先日、87歳になる母と電話していたところ、
母が以前手術をした足がひどく痛むと言います。
我慢強くて痛みにも強い母が、今までにない痛みだというので、
早く病院に行ったほうがいいよ、と私は言いました。
すると母は、自然に治るかもしれないから、もう少し様子を見るとのこと。
すでにひと月も痛みがおさまらないというのに。
私は先ほどよりも強い口調で病院行きを勧めました。
すると母は、病院は待たされるから嫌だと言って、頑なに病院には行かないと言いました。
ああ言えばこう言う母にだんだんと私はイライラしてきたので、じゃあ好きにしてよ、と言って電話を切りました。
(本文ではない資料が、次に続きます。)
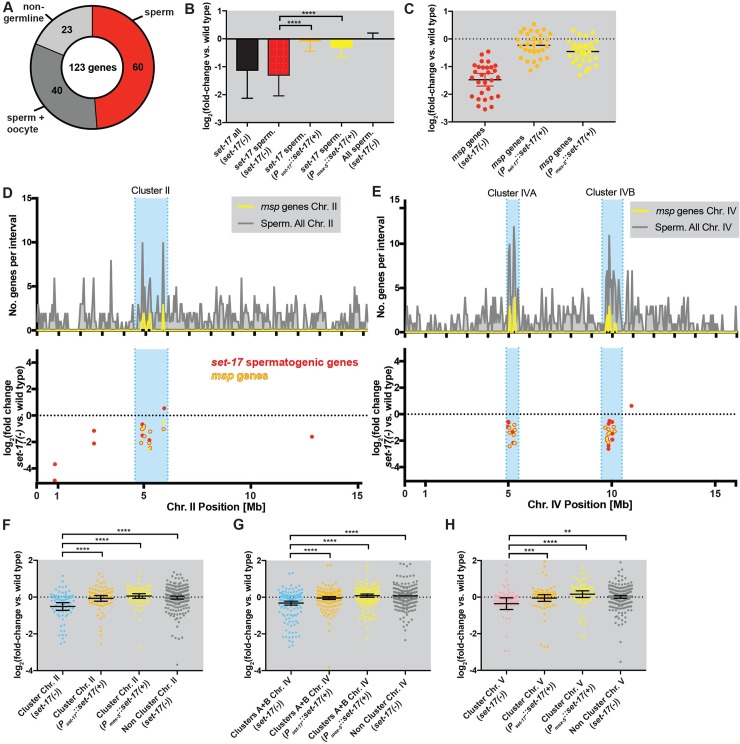
set-17 promotes expression of msp genes in spermatogenic gene clusters.A) Expression categories defined by Ortiz et al. (2014) of 123 transcripts misregulated in set-17 mutants based on RNAseq studies of whole L4 hermaphrodites. Sperm, enriched in sperm-producing germlines (60, red); sperm + oocyte, genes expressed similarly in sperm and oocytes (40, dark grey); non-germline, genes not detected in dissected germlines (23, light grey). We did not detect genes enriched in oocytes but not sperm. B) set-17 promotes expression of a subset of spermatogenic transcripts. Average log2-fold change in expression vs. the wild-type for all 123 set-17 misregulated transcripts (set-17 all) in set-17 mutants; for the 60 set-17 misregulated spermatogenic transcripts (set-17 sperm.) in set-17 mutants, in set-17; Pset-17::set-17(+) and in set-17; Pmex-5::set-17(+) mutants, respectively; and for all 2,306 previously identified spermatogenic transcripts (All sperm.) in set-17 mutants. **** P < 0.0001, MW exact or KS test. C) set-17 promotes msp expression in the germline. log2-fold change in expression vs. the wild type for all 28 msp gene transcripts (msp genes) in set-17, set-17; Pset-17::set-17(+) and set-17; Pmex-5::set-17(+) mutants. **** P < 0.0001, MW exact or KS test. D), E) set-17 spermatogenic genes cluster in the genome. Positional distributions of spermatogenic genes and msp genes on chromosomes II and IV and spermatogenic set-17-misregulated genes on chromosomes II and IV. Above: histograms of spermatogenic genes on chromosomes (D) II and (E) IV. Blue, spermatogenic gene clusters. Below: log2-fold change in expression in set-17 vs. the wild type from RNAseq studies in whole L4 hermaphrodites for the set-17 spermatogenic genes (red) on chromosomes (D) II and (E) IV. Yellow, msp genes. F) set-17 promotes expression of spermatogenic genes in a cluster on chromosome II. log2-fold change in expression vs. wild type from RNAseq studies of whole L4 hermaphrodites for all spermatogenic genes in the spermatogenic gene cluster on chromosome II (blue region in 5D) in set-17 (blue), set-17; Pset-17::set-17(+) (orange) and set-17; Pmex-5::set-17(+) (yellow) as well as for all spermatogenic genes outside of the blue region on chromosome II (grey). Mean +\-95% CI; **** P < 0.0001, MW exact or KS test. G) set-17 promotes expression of spermatogenic genes in clusters on chromosome IV. log2-fold change in expression vs. the wild type from RNAseq studies of whole L4 hermaphrodites for all spermatogenic genes in the spermatogenic gene clusters on chromosome IV (blue regions in 5E) in set-17 (blue), set-17; Pset-17::set-17(+) (orange) and set-17; Pmex-5::set-17(+) (yellow), as well as for all spermatogenic genes outside of the blue region on chromosome IV (grey). Mean +\-95% CI; **** P < 0.0001, MW exact or KS test. H) set-17 promotes expression of spermatogenic genes in a cluster on chromosome V. log2-fold change in expression vs. the wild type from RNAseq studies of whole L4 hermaphrodites for all spermatogenic genes in the newly identified spermatogenic gene cluster on chromosome V (blue region in S5K) in set-17 (pink), set-17; Pset-17::set-17(+) (orange) and set-17; Pmex-5::set-17(+) (yellow) as well as for all spermatogenic genes outside of the blue region on chromosome V (grey). Mean +\-95% CI shown. Cl. V (set-17(-)) vs. Non-Cl. V (set-17(-)), ** P < 0.005, MW exact; Cl. V (set-17(-)) vs. Cl. V (Pset-17::set-17(+)), *** P < 0.0005, Wilcoxon test; Cl. V (set-17(-)) vs. Cl. V (Pmex-5::set-17(+)), **** P < 0.0001, Wilcoxon test.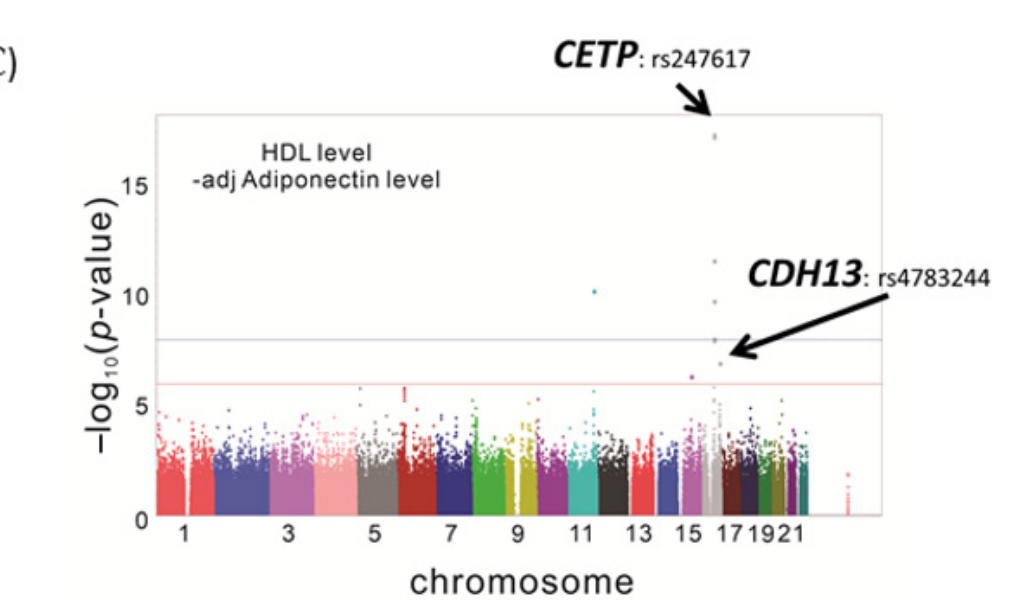
Figure 1. GWAS analysis of Adiponectin and HDL levels. Manhattan plots of genome-wide association study for Adiponectin and HDL levels. ( A ) The data revealed the genome-wide significant gene loci CDH13 in Taiwanese for Adiponectin levels. P value adjusted for age, sex, current smoking status and body mass index. ( B ) The data of the genome-wide significant gene loci CETP in Taiwanese for HDL levels. P value adjusted for age, sex, current smoking status and body mass index. ( C ) The data revealed the genome-wide gene loci CDH13 in Taiwanese for HDL levels became significantly after further adjusted for Adiponectin levels.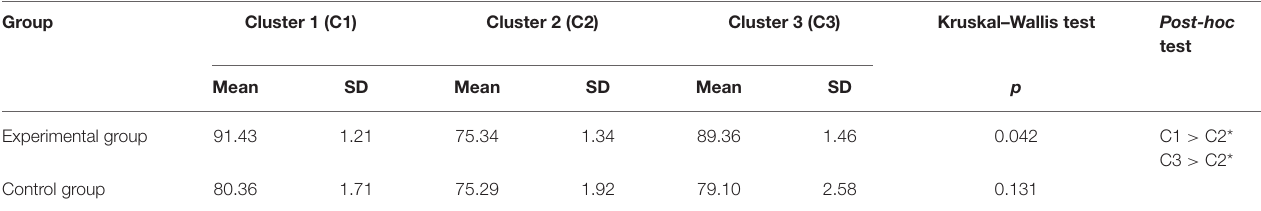
TABLE 4 | Learning achievements among the three clusters.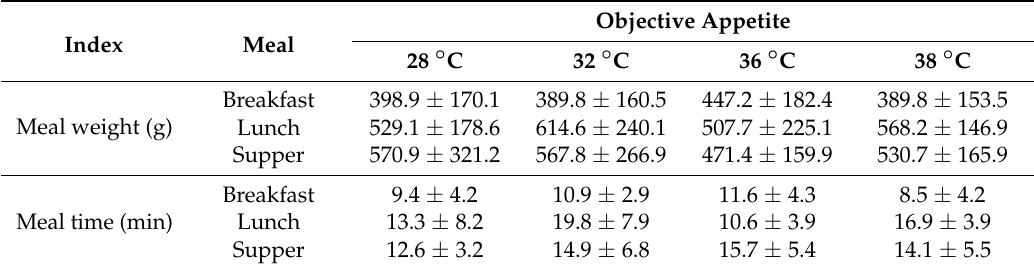
Table 5. The objective appetite in the four temperature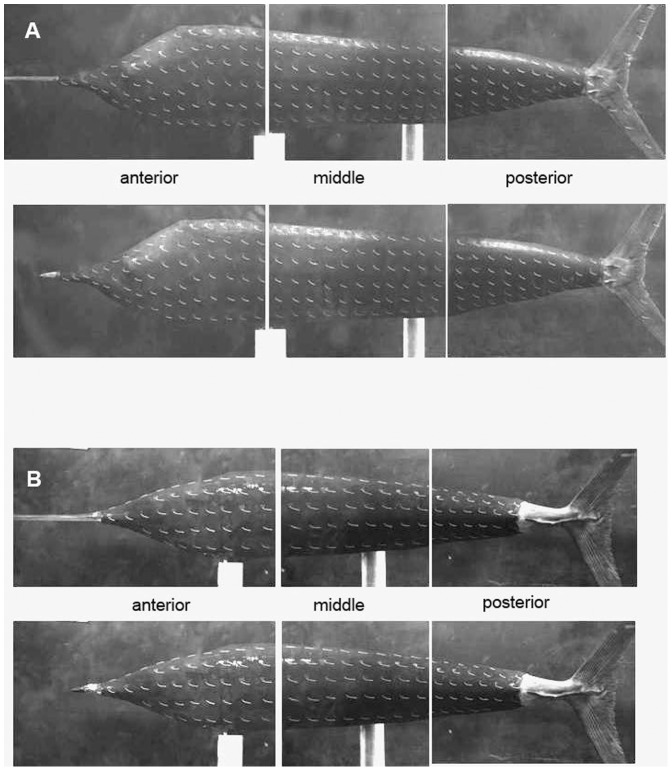
Tuft visualizations on the body surface.In both A sailfish and B swordfish, the upper and lower figures correspond to the fish with the original and shorter bills, respectively. Here, the body of each fish is wrapped by a thin tape and then coated in black paint for better visualization.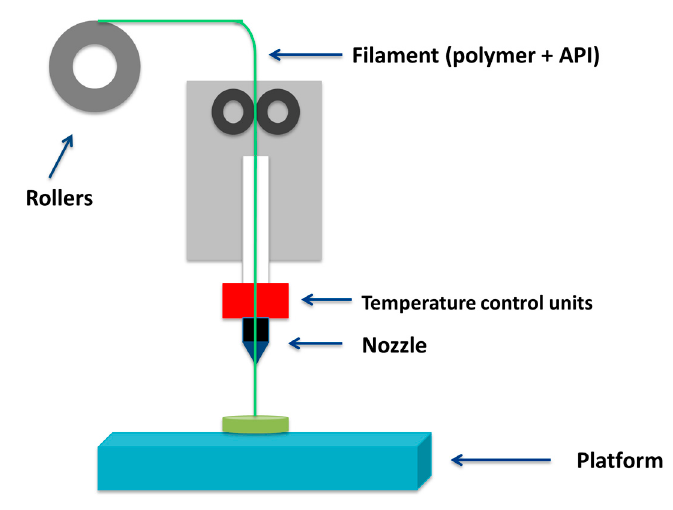
Figure 3. Fused deposition modelling ( FDM) Printing system.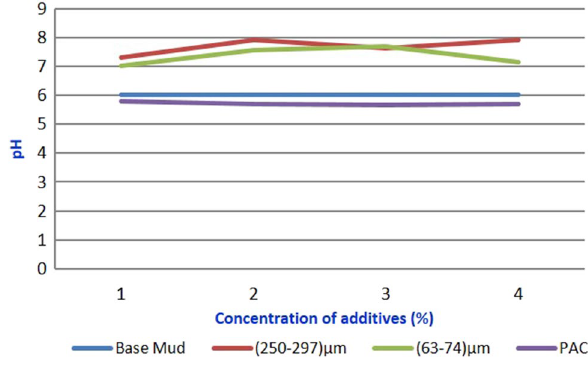
Fig. 11 pH trend of the developed drilling fluid formulations with increasing concentration of the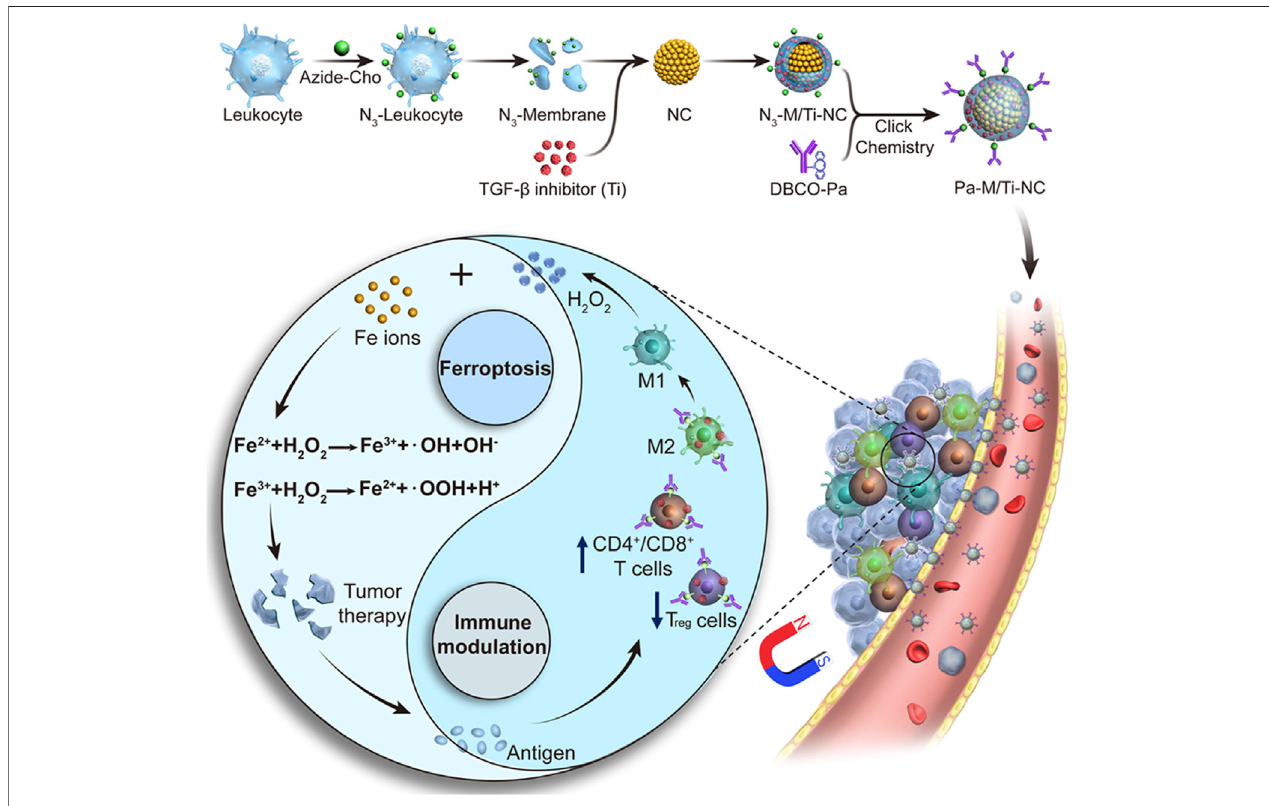
FIGURE 8 | Synthesis scheme and mechanism of the magnetosome for FBT/immunomodulation in cancer. Adapted from Zhang et al., (2019) Copyright @ 2019 (ACS).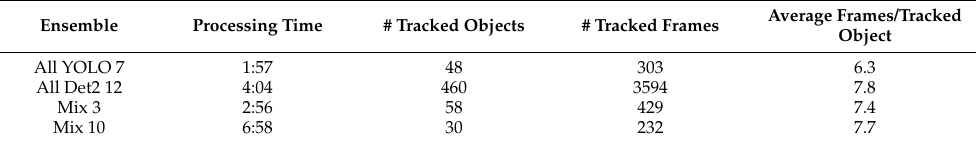
Table 4. Processing metrics for selected ensemble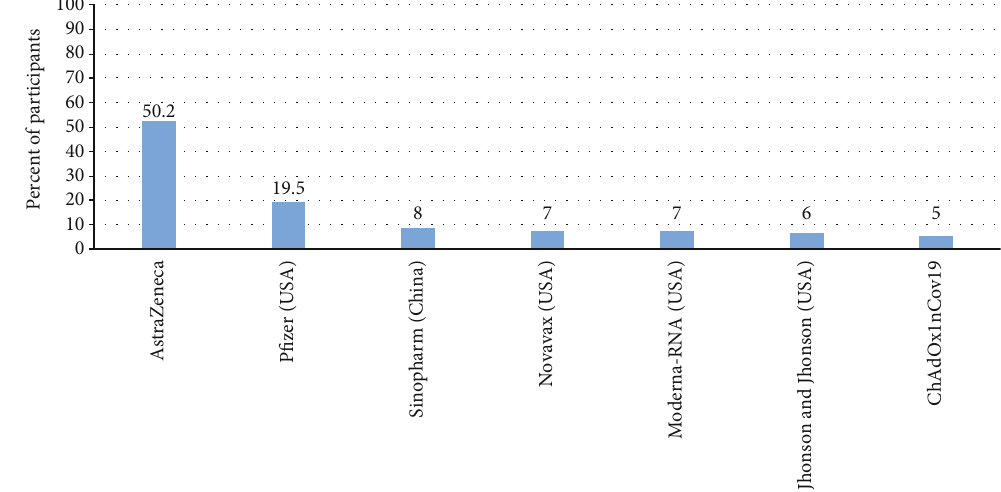
Figure 4: Types of vaccines accepted to be taken by the participants.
そして、深いため息とともに、こう独り言を言ったんです。
「まったくイラっとさせる人だわ。」
自分で言ったその言葉を聞いて、私はハッとしました。
いかん、そうじゃない!
私たちは、イライラしたときに、「あの人のせいで」イラっとさせられた、と思うことがあります。
ところが、実は感情というのは、誰かに「感じさせられる」ということはなくて、すべて私たち自身が、その感情を感じることを選んでいます。
たとえば、「ごきげんよう」という挨拶を誰かにされたとします。
ある人は、にこやかに「ごきげんよう」と返して、挨拶をしてすがすがしい気分になるかもしれませんが、
別の人は、「ごきげんようなんて、上品ぶってるわ。」と思って、嫌な感じがするかもしれません。
同じ「ごきげんよう」と言われても、感じ方は人それぞれです。
いい気分になるか、嫌な気分になるかは、その感情を感じる人の側に、その気分を選ぶ理由があると考えられています。(心理学ではこれを、アカウンタビリティ/責任の概念と言います。)
ということは、母との電話でイラっとした私は、母のことを「まったくイラっとさせる人だわ。」と母のせいにしましたが、
実は私のほうに「イラっとした気分」を感じることを選択した理由があると考えられるのです。
私は考えました。
なぜイラっとしたんだろう。
イラッというのは、軽い怒りであるのですが、私たちが怒りを感じるときというのは、大事なこと、特に分かって欲しい、助けて欲しい、愛して欲しい、のどれかをきちんと相手に伝えられていない時であると言われています。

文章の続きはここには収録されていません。